Copy the mailing list excerpt on XFS CPU usage word for word.
___ Document section
On Wed, May 20, 2020 at 08:23:09AM +1000, Dave Chinner wrote:
> From: Dave Chinner <dchinner@redhat.com>
> 
> Seeing massive cpu usage from xfs_agino_range() on one machine;
> instruction level profiles look similar to another machine running
> the same workload, only one machien is consuming 10x as much CPU as
> the other and going much slower. The only real difference between
> the two machines is core count per socket. Both are running
> identical 16p/16GB virtual machine configurations
> 
> Machine A:
> 
>   25.83%  [k] xfs_agino_range
>   12.68%  [k] __xfs_dir3_data_check
>    6.95%  [k] xfs_verify_ino
>    6.78%  [k] xfs_dir2_data_entry_tag_p
>    3.56%  [k] xfs_buf_find
>    2.31%  [k] xfs_verify_dir_ino
>    2.02%  [k] xfs_dabuf_map.constprop.0
>    1.65%  [k] xfs_ag_block_count
> 
> And takes around 13 minutes to remove 50 million inodes.
______
___ Dataset excerpts
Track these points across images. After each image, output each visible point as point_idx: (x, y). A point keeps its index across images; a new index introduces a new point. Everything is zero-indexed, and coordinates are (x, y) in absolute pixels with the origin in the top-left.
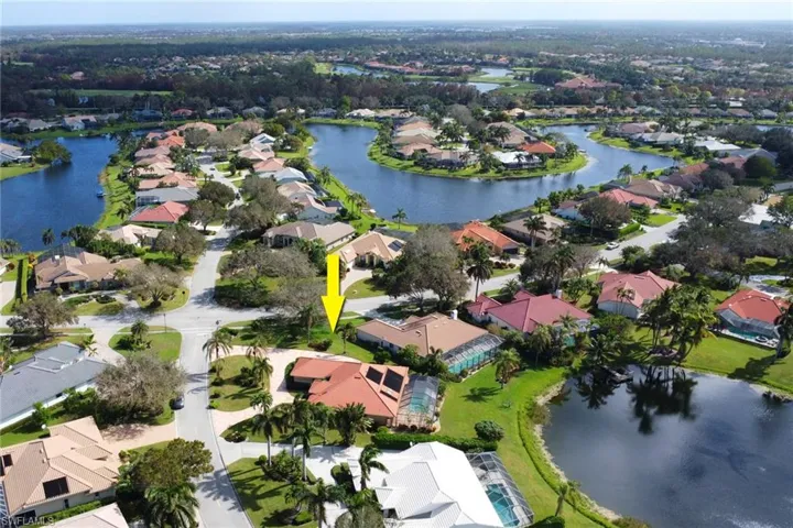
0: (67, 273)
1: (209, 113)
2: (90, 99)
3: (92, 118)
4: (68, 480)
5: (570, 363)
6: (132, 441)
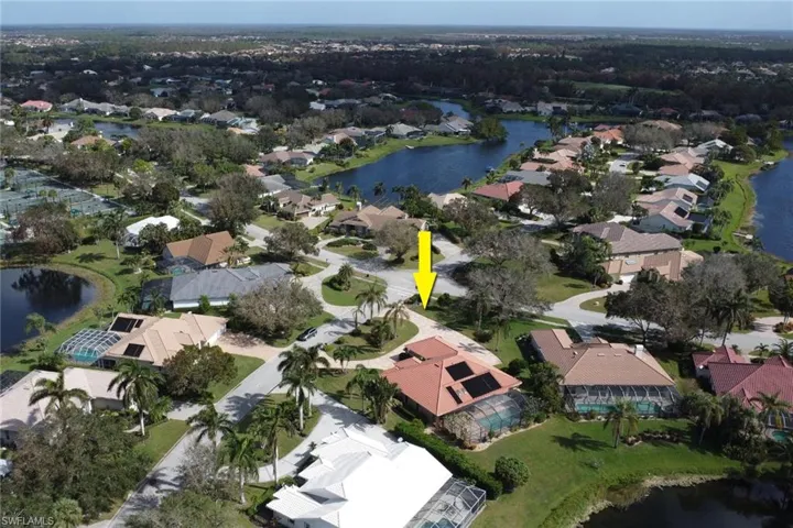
______
___ Dataset excerpts
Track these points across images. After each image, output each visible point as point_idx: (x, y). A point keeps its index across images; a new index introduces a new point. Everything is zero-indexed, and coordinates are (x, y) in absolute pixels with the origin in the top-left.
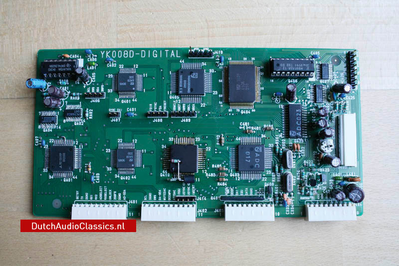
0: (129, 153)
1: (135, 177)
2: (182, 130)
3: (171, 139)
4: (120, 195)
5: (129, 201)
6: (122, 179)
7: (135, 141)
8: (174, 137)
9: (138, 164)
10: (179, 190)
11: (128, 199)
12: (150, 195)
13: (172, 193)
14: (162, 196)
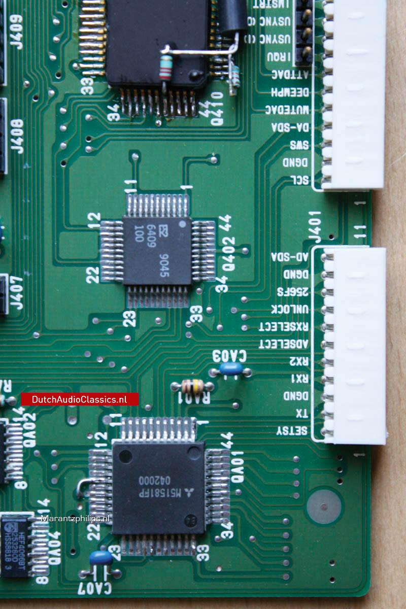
______
___ Dataset excerpts
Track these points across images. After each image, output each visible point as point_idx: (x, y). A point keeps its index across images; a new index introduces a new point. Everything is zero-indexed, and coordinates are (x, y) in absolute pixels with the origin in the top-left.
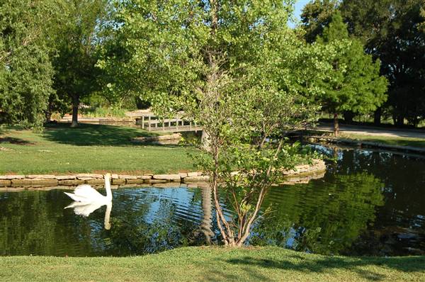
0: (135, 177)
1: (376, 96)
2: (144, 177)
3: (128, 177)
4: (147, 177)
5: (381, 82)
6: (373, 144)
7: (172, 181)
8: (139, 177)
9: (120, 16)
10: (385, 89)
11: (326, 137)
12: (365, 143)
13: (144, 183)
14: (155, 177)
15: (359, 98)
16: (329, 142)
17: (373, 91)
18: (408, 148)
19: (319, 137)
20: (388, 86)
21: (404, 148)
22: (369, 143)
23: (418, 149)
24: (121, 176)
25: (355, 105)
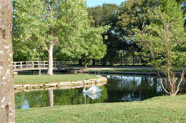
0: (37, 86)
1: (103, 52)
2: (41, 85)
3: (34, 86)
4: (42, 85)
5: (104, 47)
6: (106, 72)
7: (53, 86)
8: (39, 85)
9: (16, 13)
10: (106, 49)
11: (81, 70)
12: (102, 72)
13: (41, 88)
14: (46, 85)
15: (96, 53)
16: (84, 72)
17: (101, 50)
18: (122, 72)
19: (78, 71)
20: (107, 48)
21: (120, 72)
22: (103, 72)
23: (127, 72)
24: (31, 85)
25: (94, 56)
______
▶ Completed task
On Wed, May 20, 2020 at 08:23:09AM +1000, Dave Chinner wrote:
> From: Dave Chinner <dchinner@redhat.com>
> 
> Seeing massive cpu usage from xfs_agino_range() on one machine;
> instruction level profiles look similar to another machine running
> the same workload, only one machien is consuming 10x as much CPU as
> the other and going much slower. The only real difference between
> the two machines is core count per socket. Both are running
> identical 16p/16GB virtual machine configurations
> 
> Machine A:
> 
>   25.83%  [k] xfs_agino_range
>   12.68%  [k] __xfs_dir3_data_check
>    6.95%  [k] xfs_verify_ino
>    6.78%  [k] xfs_dir2_data_entry_tag_p
>    3.56%  [k] xfs_buf_find
>    2.31%  [k] xfs_verify_dir_ino
>    2.02%  [k] xfs_dabuf_map.constprop.0
>    1.65%  [k] xfs_ag_block_count
> 
> And takes around 13 minutes to remove 50 million inodes.